If there’s one thing defenders of civil liberties know, it’s that assaults on constitutional freedoms are bipartisan. Just as constitutional darkness didn’t first fall with the arrival in the Oval Office of George W. Bush, the shroud will not lift with his departure and the entry of President Barack Obama. As atrocious as the Bush […]


If there’s one thing defenders of civil liberties know, it’s that assaults on constitutional freedoms are bipartisan. Just as constitutional darkness didn’t first fall with the arrival in the Oval Office of George W. Bush, the shroud will not lift with his departure and the entry of President Barack Obama.


As atrocious as the Bush record on civil liberties has been, there’s no more eager and self-righteous hand reaching out to the Bill of Rights to drop it into the shredder than that of a liberal intent on legislating freedom. Witness the great liberal drive to criminalize expressions of hate and impose fierce punitive enhancements if the criminal has been imprudent enough to perpetrate verbal breaches of sexual or ethnic etiquette while bludgeoning his victim to death.


No doubt the conservatives who cheered Bush on as he abrogated ancient rights and stretched the powers of his office to unseen limits would have shrieked if a Democrat had taken such liberties. But now Obama will be entitled to the lordly prerogatives Bush established.

::::

_What to do:_
• A. Quote the passage on civil liberties word for word, everything from "As atrocious as the Bush record" down to "prerogatives Bush established.".
• B. Extend the passage on civil liberties past its final sentence.
The lines after this point are separate from the passage on civil liberties.

_Recorded information:_
::::

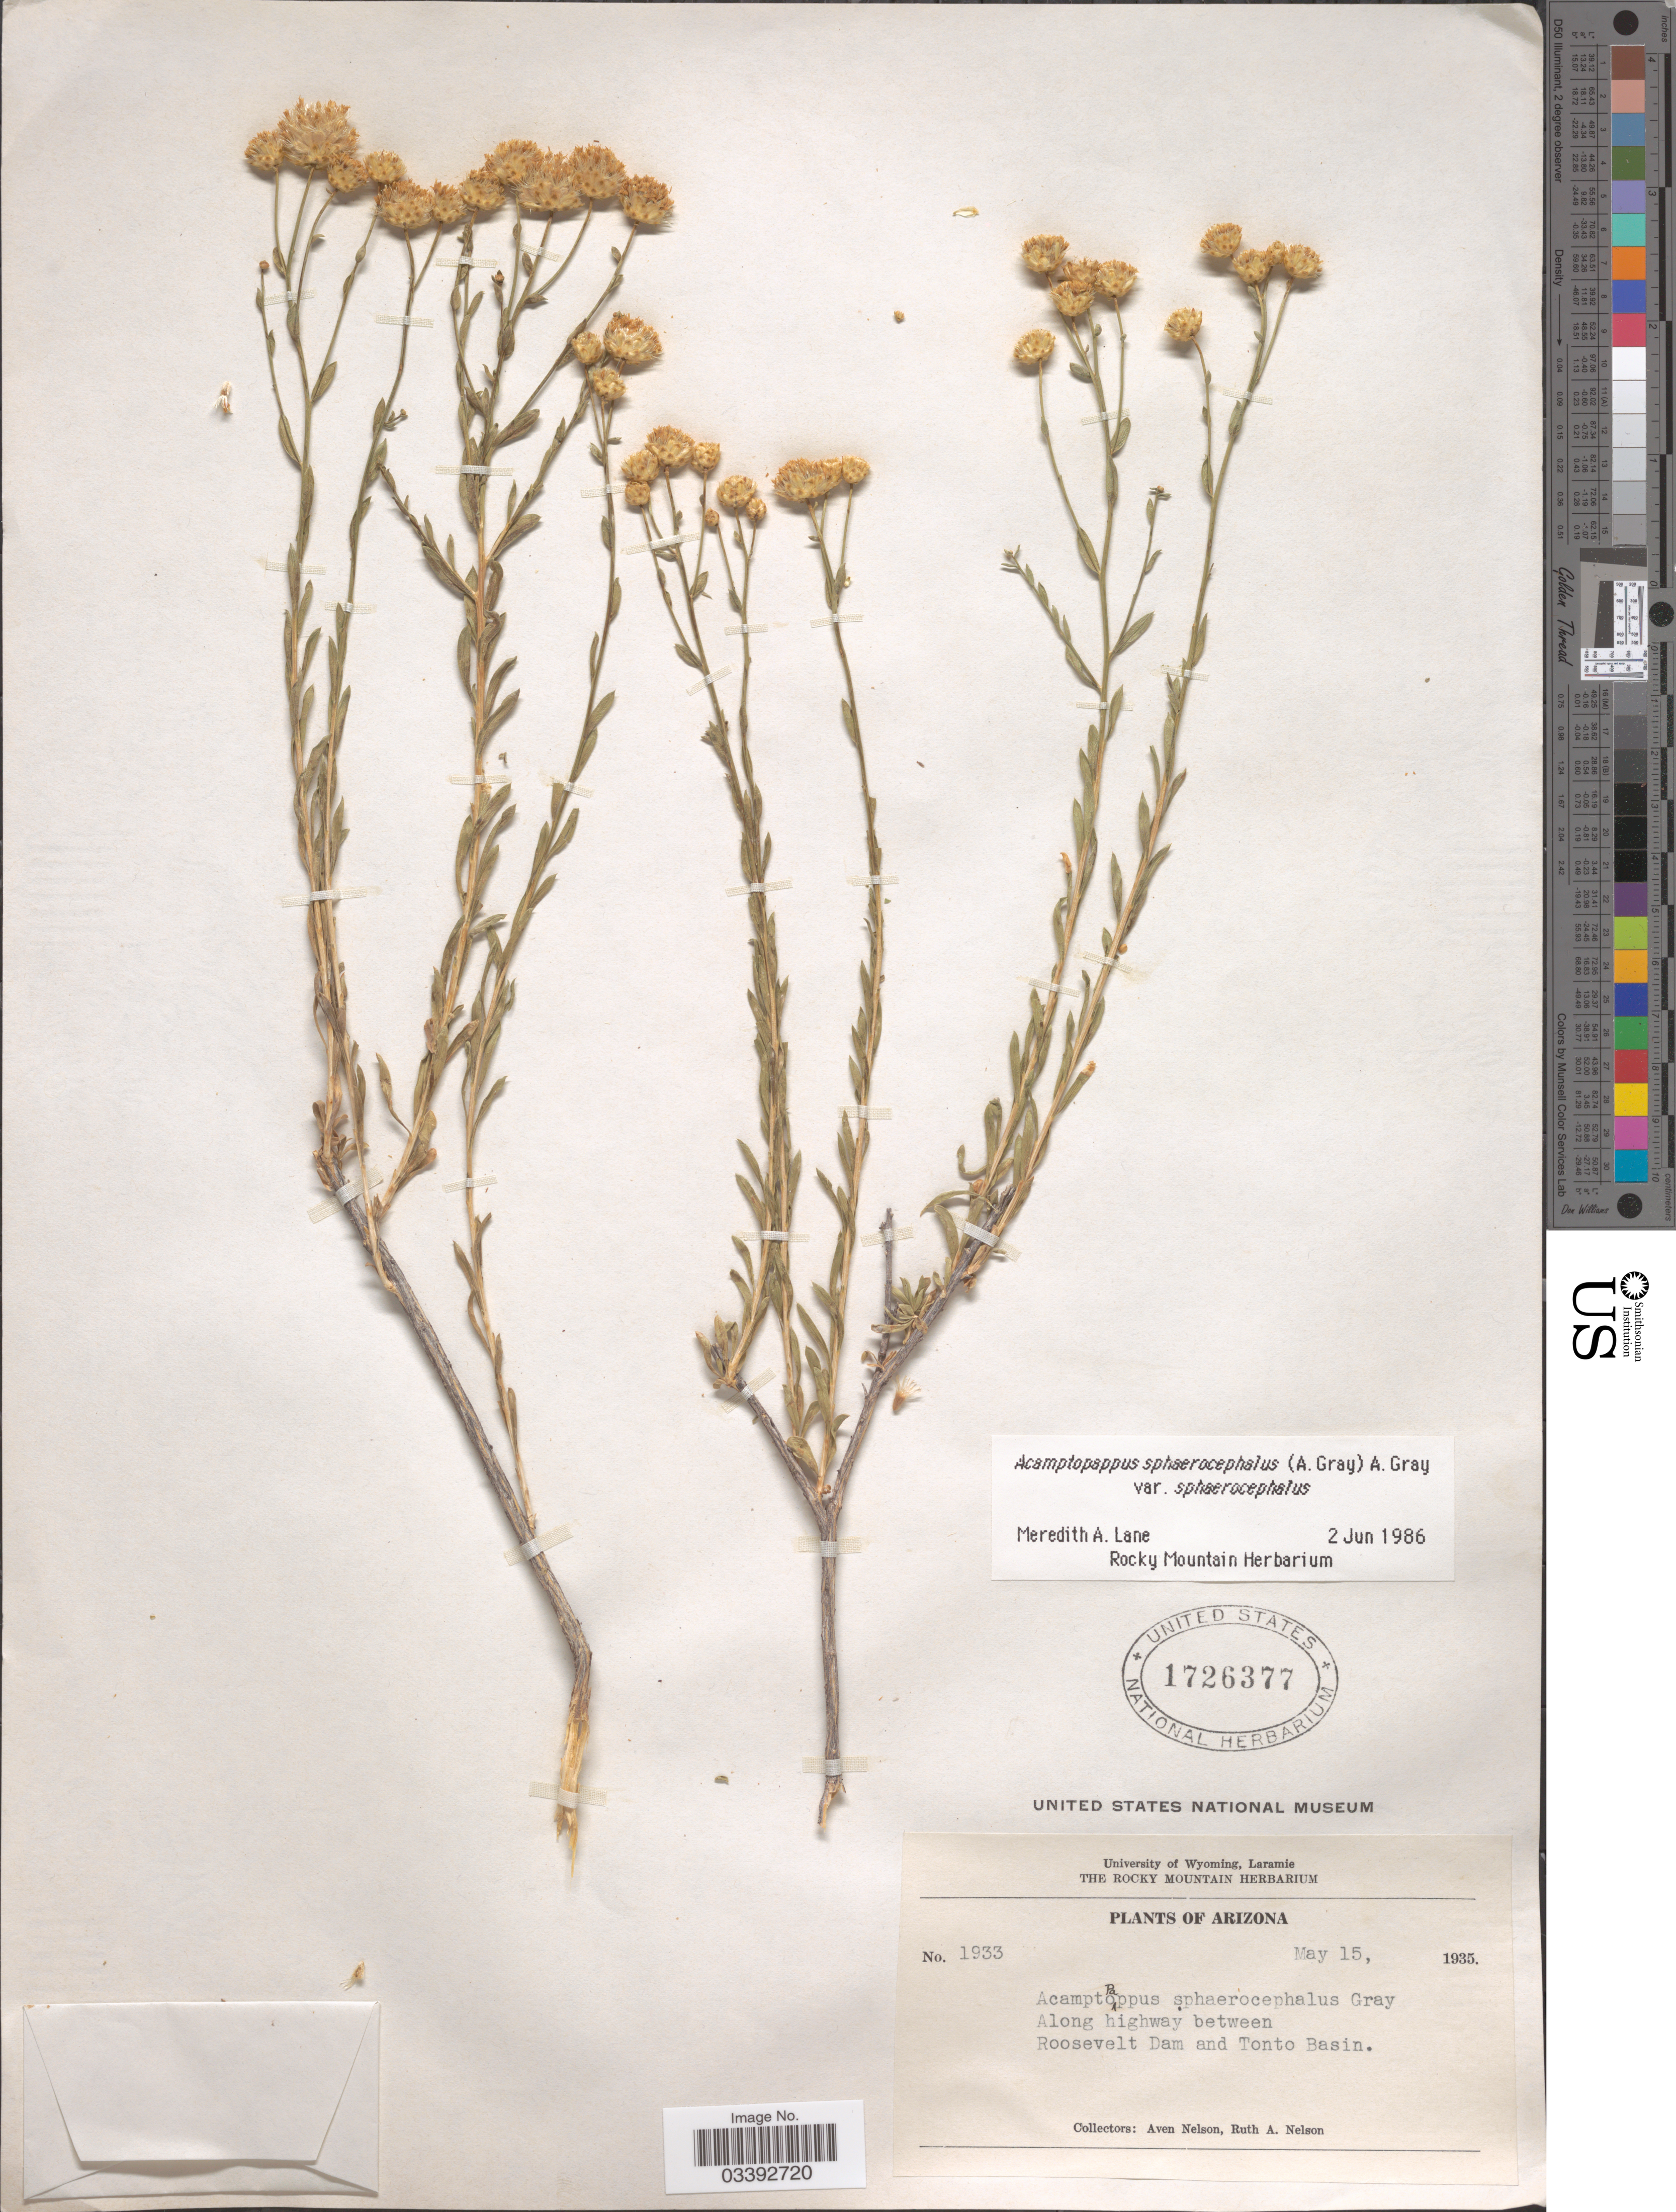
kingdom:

::::

_The responses:_
• A.
As atrocious as the Bush record on civil liberties has been, there’s no more eager and self-righteous hand reaching out to the Bill of Rights to drop it into the shredder than that of a liberal intent on legislating freedom. Witness the great liberal drive to criminalize expressions of hate and impose fierce punitive enhancements if the criminal has been imprudent enough to perpetrate verbal breaches of sexual or ethnic etiquette while bludgeoning his victim to death.


No doubt the conservatives who cheered Bush on as he abrogated ancient rights and stretched the powers of his office to unseen limits would have shrieked if a Democrat had taken such liberties. But now Obama will be entitled to the lordly prerogatives Bush established.

• B.
Growing up in Ireland and the United Kingdom, I gazed with envy at the United States, with its constitutional protections and its Bill of Rights contrasting with the vast ad hoc tapestry of Britain’s repressive laws and “emergency” statutes piled up through the centuries. Successive regimes from the Plantagenet and Tudor periods forward went about the state’s business of enforcing the enclosures, hanging or transporting strikers, criminalizing disrespectful speech, and, of course, abolishing the right to carry even something so innocuous as a penknife. Instructed by centuries of British occupation, my native Ireland, I have to say, took a slightly more relaxed attitude. My father once asked an Irish minister of justice back in the 1960s about the prodigious size and detail of the Irish statute book. “Ah, Claud,” said the minister equably, “our laws are mainly for guidance.”


President Bush was also a man unbound by law, launching appalling assaults on freedom, building on the sound foundation of kindred assaults in Clinton’s time, perhaps most memorably expressed in the screams of parents and children fried by U.S. government forces in the Branch Davidian compound in Waco. Clinton, too, flouted all constitutional war powers inhibitions, with his executive decision to rain bombs on the civilian population of the former Yugoslavia.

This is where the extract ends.